Park bench honors the memory of two Minneapolis girls, victims of an unsolved crime in 1963

The bench at French Regional Park in Plymouth was blessed Saturday during a memorial for the brother of one of the girls.

The Minnesota Star Tribune
July 27, 2025 at 1:09AM

A bench has been installed in a playground at Clifton E. French Regional Park in Plymouth, honoring the memory of two little girls whose remains were found nearby in 1963 after they were abducted while playing in south Minneapolis. No one was ever convicted of the crime.

The bench, inscribed “In loving memory of Melissa Ann Lee and Barbara Ann Foshaug,” was blessed Saturday by a minister following a celebration of life at the park for Lynn Foshaug, Barbara’s older brother, who died last December.

Barbara Ann Foshaug, 4, left, and Melissa Ann Lee, 5, went missing in Minneapolis and were later found dead in Plymouth. Their pictures ran on the front page of the Minneapolis Morning Tribune on Sept. 9, 1963. (Newspapers.com)
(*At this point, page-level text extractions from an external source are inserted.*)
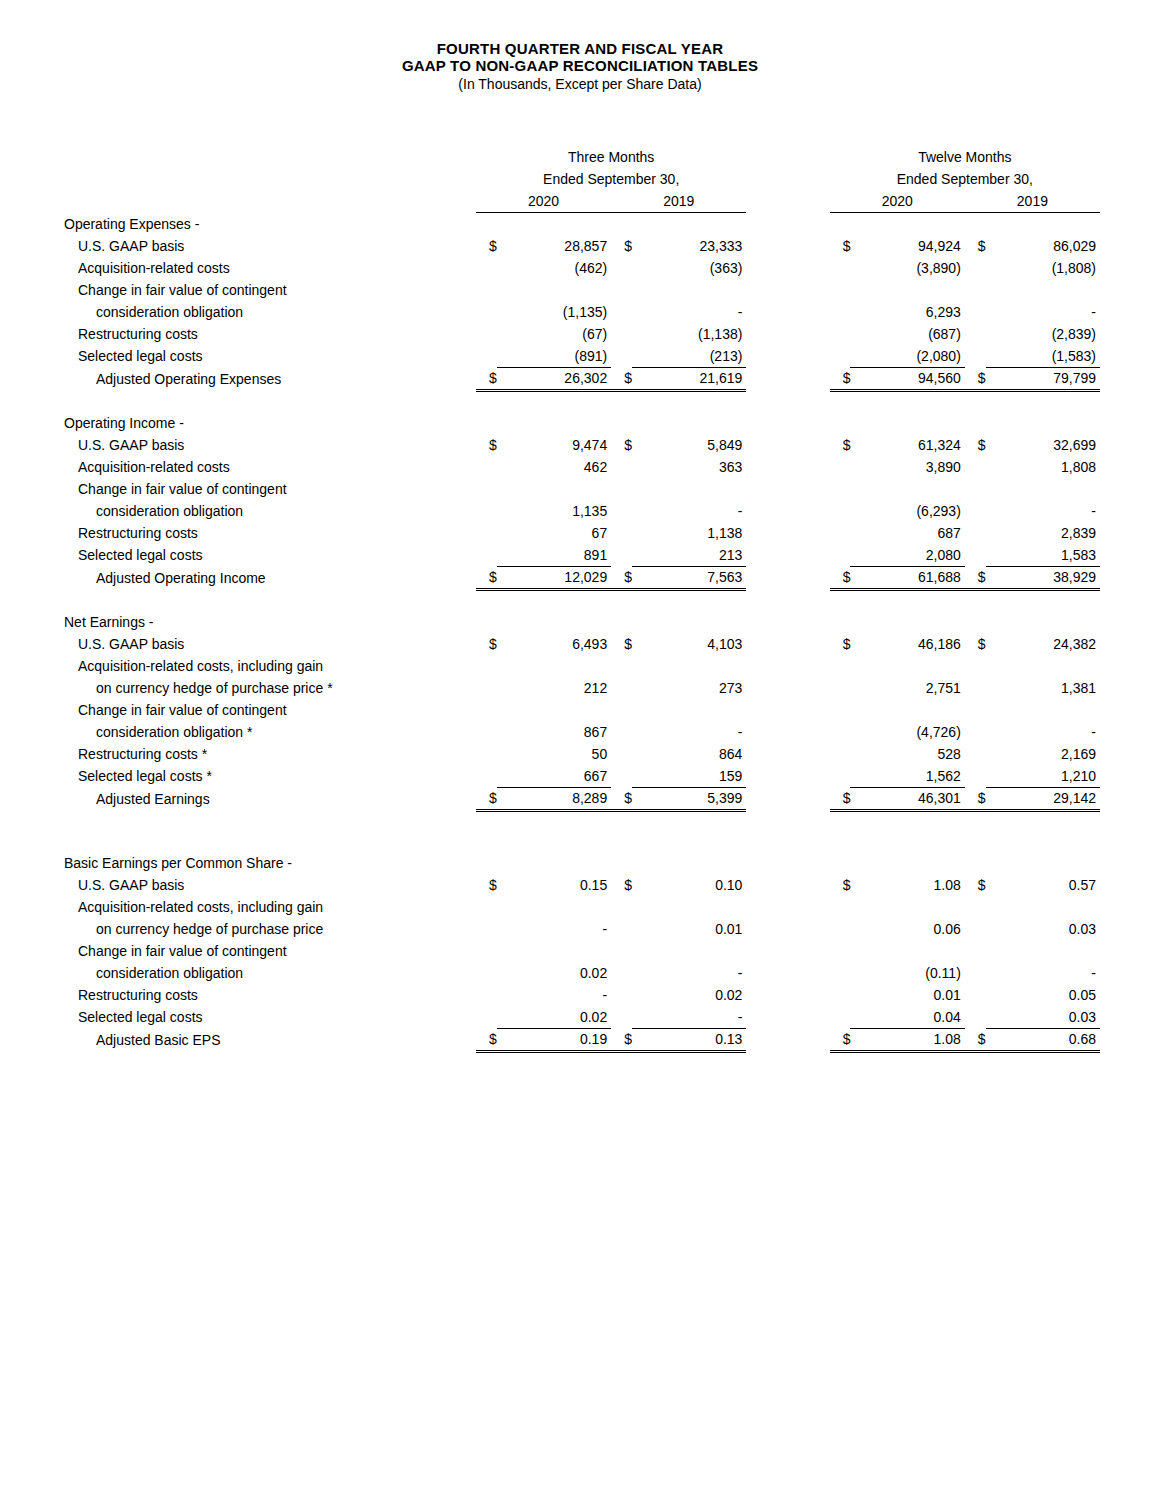FOURTH QUARTER AND FISCAL YEAR
GAAP TO NON-GAAP RECONCILIATION TABLES
(In Thousands, Except per Share Data)
| | Three Months | | Twelve Months |
| | Ended September 30, | | Ended September 30, |
| | 2020 | 2019 | | 2020 | 2019 |
| Operating Expenses - | |
| U.S. GAAP basis | $ | 28,857 | $ | 23,333 | | $ | 94,924 | $ | 86,029 |
| Acquisition-related costs | | (462) | | (363) | | | (3,890) | | (1,808) |
| Change in fair value of contingent | |
| consideration obligation | | (1,135) | | - | | | 6,293 | | - |
| Restructuring costs | | (67) | | (1,138) | | | (687) | | (2,839) |
| Selected legal costs | | (891) | | (213) | | | (2,080) | | (1,583) |
| Adjusted Operating Expenses | $ | 26,302 | $ | 21,619 | | $ | 94,560 | $ | 79,799 |
| Operating Income - | |
| U.S. GAAP basis | $ | 9,474 | $ | 5,849 | | $ | 61,324 | $ | 32,699 |
| Acquisition-related costs | | 462 | | 363 | | | 3,890 | | 1,808 |
| Change in fair value of contingent | |
| consideration obligation | | 1,135 | | - | | | (6,293) | | - |
| Restructuring costs | | 67 | | 1,138 | | | 687 | | 2,839 |
| Selected legal costs | | 891 | | 213 | | | 2,080 | | 1,583 |
| Adjusted Operating Income | $ | 12,029 | $ | 7,563 | | $ | 61,688 | $ | 38,929 |
| Net Earnings - | |
| U.S. GAAP basis | $ | 6,493 | $ | 4,103 | | $ | 46,186 | $ | 24,382 |
| Acquisition-related costs, including gain | |
| on currency hedge of purchase price * | | 212 | | 273 | | | 2,751 | | 1,381 |
| Change in fair value of contingent | |
| consideration obligation * | | 867 | | - | | | (4,726) | | - |
| Restructuring costs * | | 50 | | 864 | | | 528 | | 2,169 |
| Selected legal costs * | | 667 | | 159 | | | 1,562 | | 1,210 |
| Adjusted Earnings | $ | 8,289 | $ | 5,399 | | $ | 46,301 | $ | 29,142 |
| Basic Earnings per Common Share - | |
| U.S. GAAP basis | $ | 0.15 | $ | 0.10 | | $ | 1.08 | $ | 0.57 |
| Acquisition-related costs, including gain | |
| on currency hedge of purchase price | | - | | 0.01 | | | 0.06 | | 0.03 |
| Change in fair value of contingent | |
| consideration obligation | | 0.02 | | - | | | (0.11) | | - |
| Restructuring costs | | - | | 0.02 | | | 0.01 | | 0.05 |
| Selected legal costs | | 0.02 | | - | | | 0.04 | | 0.03 |
| Adjusted Basic EPS | $ | 0.19 | $ | 0.13 | | $ | 1.08 | $ | 0.68 |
The bench was installed at the park following a lengthy investigation into the abduction and murder of Barbara, 4, and Melissa, 5, by the Minnesota Star Tribune that appeared in the paper last winter. Lynn Foshaug, who was interviewed for the story before his death, was only 7 years old at the time his sister was abducted.

An aunt of Melissa Lee, Joy Roney of Georgia, spoke by phone in January with Park District Superintendent Boe Carlson about installing something permanent near the site where the remains were found to honor the little girls.

“We ask that this memorial will give the family the strength to carry on,” said the Rev. Larry Williams of Sioux Falls, who stood behind the bench with Colleen Duden, daughter of Lynn Foshaug and Barbara Foshaug’s niece. Sitting on the bench were Duden’s two children, Kaidan and Carlee Crumley.

Colleen Duden’s father, Lynn Foshaug, was 7 years old in 1963 when his 4-year-old sister Barbara Ann went missing with her friend Melissa Ann Lee, 5. A month later the two girls' bodies were found murdered over 10 miles away in Plymouth, near where Duden stands in this photograph from last spring. (Renée Jones Schneider/The Minnesota Star Tribune)

At the celebration of life, Duden talked about her father’s loving support and thanked the Three Rivers Park District for installing the bench.

“It truly is a beautiful thing and the perfect place to remember these two little girls,” she said.